Mathematically, you don't need to try every combination. You simply calculate the **total sum** of all 5 weights, and then:

  • Min Sum = Total Sum - Max Value
  • Max Sum = Total Sum - Min Value

1. The Stream Reduce Solution

Using Java 8 Streams, we can scan the array to find the minimum value, maximum value, and total sum using reduce():

public static void miniMaxSum(List<Integer> arr) {
    // 1. Find the minimum value
    int minValue = arr.stream().reduce(arr.get(0), (min, element) -> {
        return min > element ? element : min;
    });

    // 2. Find the maximum value
    int maxValue = arr.stream().reduce(arr.get(0), (max, element) -> {
        return max < element ? element : max;
    });

    // 3. Find the total sum
    int totalSum = arr.stream().reduce(0, (sum, element) -> {
        return sum + element;
    });

    // 4. Print sums excluding extremes
    System.out.println((totalSum - maxValue) + " " + (totalSum - minValue));
}
Warning: The Integer Overflow Trap!

If the five input values are large (e.g. 1,000,000,000), their total sum will be 5,000,000,000. Because a standard 32-bit Java int only supports values up to 2,147,483,647, summing them will overflow, returning incorrect negative results!
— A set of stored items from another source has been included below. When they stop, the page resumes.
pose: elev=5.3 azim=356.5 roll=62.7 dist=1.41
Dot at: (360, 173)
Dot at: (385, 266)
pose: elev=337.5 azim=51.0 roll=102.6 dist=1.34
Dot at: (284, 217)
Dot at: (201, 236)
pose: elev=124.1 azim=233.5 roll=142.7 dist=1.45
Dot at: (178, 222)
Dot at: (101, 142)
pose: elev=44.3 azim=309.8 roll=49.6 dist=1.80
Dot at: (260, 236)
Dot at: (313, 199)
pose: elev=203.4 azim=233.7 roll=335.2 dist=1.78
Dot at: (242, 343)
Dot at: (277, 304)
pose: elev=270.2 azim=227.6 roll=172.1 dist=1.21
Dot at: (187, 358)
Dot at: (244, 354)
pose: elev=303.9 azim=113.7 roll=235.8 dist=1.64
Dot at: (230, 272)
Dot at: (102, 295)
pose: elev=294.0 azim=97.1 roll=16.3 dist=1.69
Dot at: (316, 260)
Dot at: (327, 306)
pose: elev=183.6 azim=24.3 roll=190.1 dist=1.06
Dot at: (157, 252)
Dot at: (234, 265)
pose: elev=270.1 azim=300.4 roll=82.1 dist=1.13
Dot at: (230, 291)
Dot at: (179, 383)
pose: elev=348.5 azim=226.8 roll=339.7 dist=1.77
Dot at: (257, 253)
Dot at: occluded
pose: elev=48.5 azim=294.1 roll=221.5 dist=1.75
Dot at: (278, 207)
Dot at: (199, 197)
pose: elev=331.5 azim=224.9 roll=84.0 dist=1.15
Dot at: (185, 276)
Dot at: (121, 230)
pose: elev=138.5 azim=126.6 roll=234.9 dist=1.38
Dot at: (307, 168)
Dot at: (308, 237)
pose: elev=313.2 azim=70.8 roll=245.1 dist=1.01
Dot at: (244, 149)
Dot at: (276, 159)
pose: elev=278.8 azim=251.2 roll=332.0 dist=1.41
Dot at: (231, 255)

Solution: Always store the total sum using a 64-bit long type.

Java Implementation

Below is the complete solution including IO reading:

package io.practise.hackerrank;

import java.io.BufferedReader;
import java.io.IOException;
import java.io.InputStreamReader;
import java.util.List;
import java.util.stream.Stream;
import static java.util.stream.Collectors.toList;

public class MinMaxSum {
    public static void main(String[] args) throws IOException {
        BufferedReader bufferedReader = new BufferedReader(new InputStreamReader(System.in));

        List<Integer> arr = Stream.of(bufferedReader.readLine().replaceAll("\\s+$", "").split(" "))
                .map(Integer::parseInt)
                .collect(toList());

        miniMaxSum(arr);
        bufferedReader.close();
    }

    public static void miniMaxSum(List<Integer> arr) {
        long minValue = arr.get(0);
        long maxValue = arr.get(0);
        long totalSum = 0;

        for (int val : arr) {
            totalSum += val; // Prevents overflow via long arithmetic
            if (val < minValue) minValue = val;
            if (val > maxValue) maxValue = val;
        }

        System.out.println((totalSum - maxValue) + " " + (totalSum - minValue));
    }
}

Conclusion

The Min-Max Sum challenge is a great study in optimization. By calculating the total sum once, we avoid nesting loops, and by using long data structures, we protect the program against data truncation errors.